Il quadro politico italiano ha celebrato il suo mutamento repentino dopo l’avvicendamento a Palazzo Chigi tra Enrico Letta e Matteo Renzi. Il colpo di genio all’italiana, come l’ha chiamato enfaticamente Giulio Sapelli, si è issato attorno alla doppia maggioranza, quella di governo e quella delle riforme.

Com’era da attendersi, il procedere dell’Italicum si è progressivamente impaludato nelle trame degli interessi, tutti legittimi per altro, rappresentati in Parlamento. Anche le quote bianche, rosa per i più, non sono state altro che uno specchietto per le allodole, che nascondeva la precisa volontà dei pesci grandi di allontanare le preferenze, reclamate e volute dai pesci piccoli.

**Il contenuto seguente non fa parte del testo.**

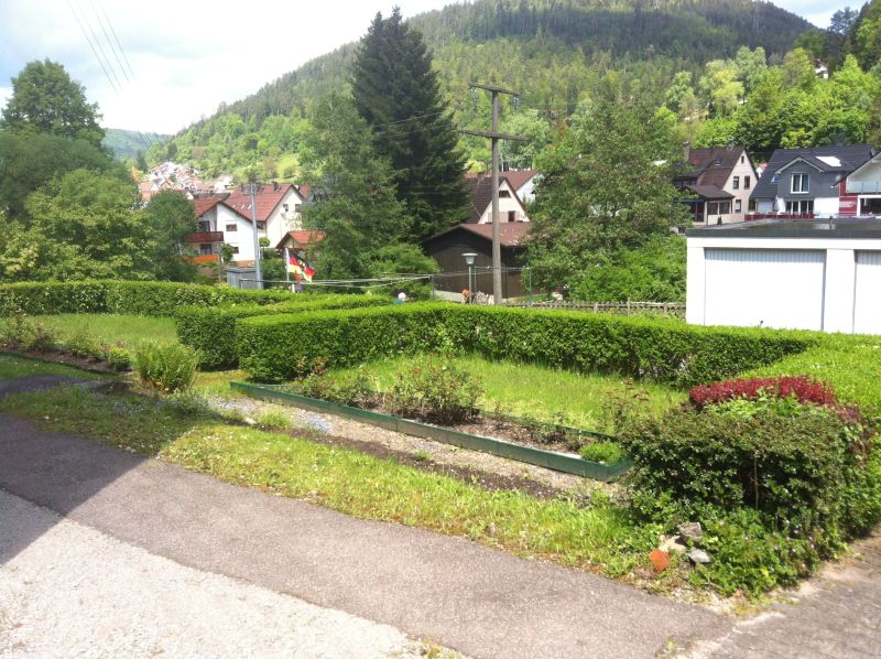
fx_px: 890
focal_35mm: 35
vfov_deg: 40.6
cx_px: 440
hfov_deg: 52.7
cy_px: 330
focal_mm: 3.85
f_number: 2.8
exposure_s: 1/520
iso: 80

La vera e sostanziale novità politica non è ovviamente questa. E’ invece, e non soltanto per le imminenti elezioni, l’adesione del Pd al Pse. Sotto la coltre mediatica delle tanto sbandierate riforme, in realtà si tratta della prima, vera e grande riforma già raggiunta. Vale a dire, rendere europea e riformista la sinistra, impresa che non era riuscita né a Veltroni, né a D’Alema.

Il vero nodo irrisolto riguarda, per contro, il centrodestra, ossia quello che dovrebbe diventare il volto italiano del Ppe. Nei fatti, Forza Italia resta il partito più grande, ma l’aderenza della sua linea politica al popolarismo europeo è, quanto meno, problematica. Le riserve non sono tanto legate a Berlusconi, ma alla finalità populista che è perseguita costantemente dal movimento.

Il problema non è che Fi stia all’opposizione, ma che conserva gelosamente un consenso solido di quasi un quarto di elettorato nazionale, giocando la partita del radicalismo anti sistema. Se, però, si considerano le forze politiche realmente conformi alla filosofia europea dei moderati, ci si accorge ben presto che esse non raggiungono il dieci per cento.

Il futuro del sistema italiano, pertanto, non si cela nella speranza delle riforme Renzi, perché queste arriveranno lentamente e parzialmente, se arriveranno. Riposa, invece, nella capacità, soprattutto del Ncd, di saper raccogliere attorno alla propria proposta politica, chiaramente ispirata a valori liberali e conservatori di tipo europeo, un consenso veramente consistente.

Sarà possibile quest’operazione?

Se si guarda ai sondaggi dei votanti, sembra di no. Se, viceversa, si osserva il bacino elettorale complessivo, ci si accorge che esistono due partiti concretamente maggioritari: il Pd e l’astensione, entrambi piazzati all’incirca intorno al 34%. Se il Ncd sapesse raggiungere e convogliare a sé anche solo un terzo di questi elettori refrattari e delusi, allora veramente le riforme sarebbero giunte a buon fine, e l’Italia avrebbe un partito popolare concorrente sul piano nazionale al Pd.

Per farlo, è necessaria l’audacia di andare a stanare la maggioranza invisibile del paese laddove essa si nasconde: nelle famiglie, nelle piccole imprese, nella classe media, distratta e disillusa. Andare in quella direzione, vuol dire muoversi in un territorio difficoltoso, con un passo diverso, non sapendo se si ritorna vivi o morti dalle urne. E questa è la ragione del fatto che le percentuali di fallimento sono a oggi tanto alte, e quelle di riuscita tanto basse.

Conviene, tuttavia, per il bene dell’Italia di oggi e di domani non smettere di sperare e di lavorare in questa direzione. Altrimenti, non ci saranno mai vere riforme, ma solo piccoli e inutili rattoppi.